= Democratic Alternative (Nigeria) =

Political party in Nigeria

Democratic Alternative is a Nigerian opposition political party.

On June 3 and 4, 1994, about 200 Nigerians critical of the military politicians and collaborators met in Benin City to examine the political impasse and decide on a political plan for the country and the peoples. The conference concluded with the adoption of the Constitution and Manifesto, The Liberation Charter to inaugurate the Democratic Alternative (DA). The organisation thereby emerged as a political party at the time Sani Abacha was implementing a policy that made it illegal for Nigerians to associate in political parties. The participants in the conference defied the dictatorship and launched what has become the oldest existing political party in Nigeria.
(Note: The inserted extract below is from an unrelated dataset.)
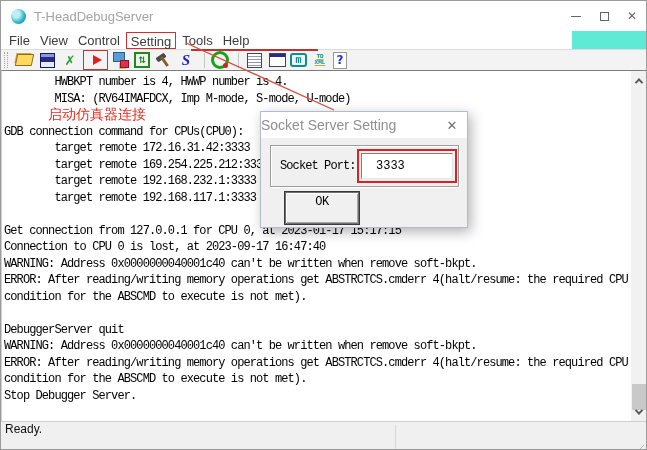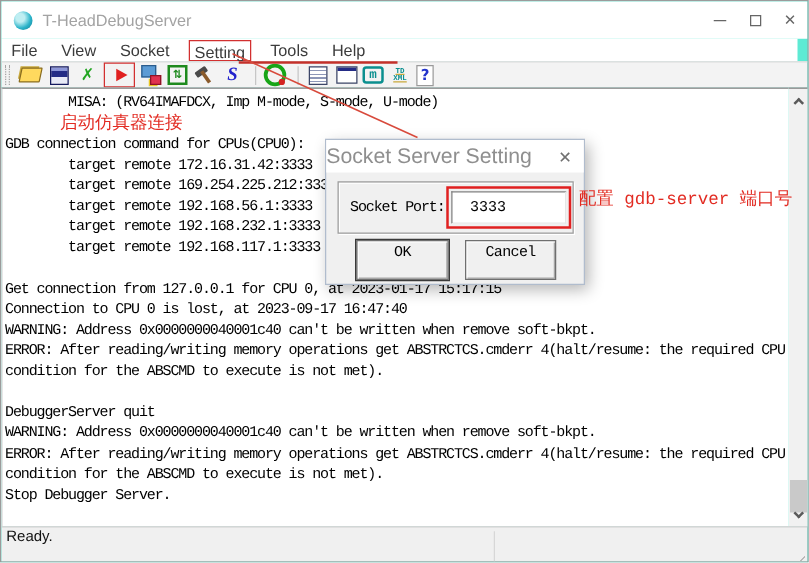"File" .menubar { gap: 9px -> none; width: 637px -> 571px }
A National Executive Council with Alao Aka-Bashorun and Chima Ubani as President and Secretary-General, respectively, were elected to run the affairs of the party. As demanded by the political situation, the activities of the party from its inception until the demise of direct military dictatorship in the country were focussed on building the party at the national, state and local government levels; engaging in anti-dictatorship protest activities either alone or in association with other anti-dictatorship organisations to enforce the end of anti-democratic and military rule in Nigeria; and operating political education programmes for workers and the peasants in towns, villages and cities across the country.
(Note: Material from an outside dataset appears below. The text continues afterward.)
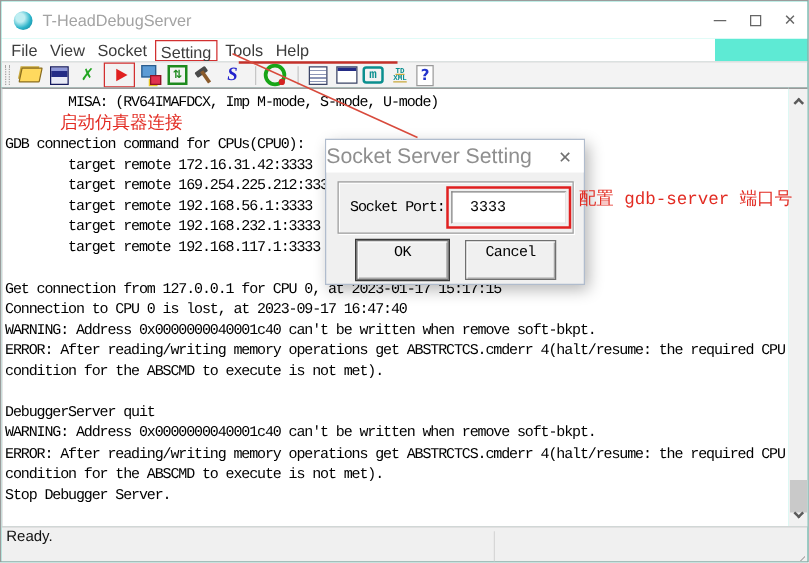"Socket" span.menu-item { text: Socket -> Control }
The party school, Nigerian Peoples’ Institute for Democracy (NIPID) was established in 2003 to carry out formal programmes of political education among members and in the general population. The military dictatorship collapsed to constitutional rule on May 29, 1999. The party was denied free participation in the elections of 1999, but continued with its educational programmes, territorial expansion and popular activities against the right wing parties.
At its Convention in Ilorin on January 11, 2003, the party decided to show its programme to the peoples of Nigeria by participating in the 2003 elections following legal victory along with other parties that led to the formal registration of the DA. By fielding candidates at the presidential, some governorship and legislative elections, the party was successful in showcasing its Manifesto and programme in government to the Nigerian peoples.

In May 2017, H.E. Prince Frank Ukonga became the new National Chairman of DA- Democratic Alternative and through his remarkable dexterity has transformed Democratic Alternative to be ranked among the top ten political parties in Nigeria and Africa. the New office of Democratic Alternative -DA is at plot 750 Aminu Kano Crescent, Wuse/Maitama District of Abuja, FCT.
The policy thrust of DA is to contest the 2019 general elections in Nigeria with focus on raising the GNP of Nigeria to above 2,5 trillion Dollars by 2024, generate 50,000 MW Electricity, produce liquid steel to jump start the Nigerian industrial, Economic and Agricultural Revolution that would create more than 30 million direct jobs and over 50 million jobs in the downstream sectors. This would position the Nigerian state among the top economic giants of the world.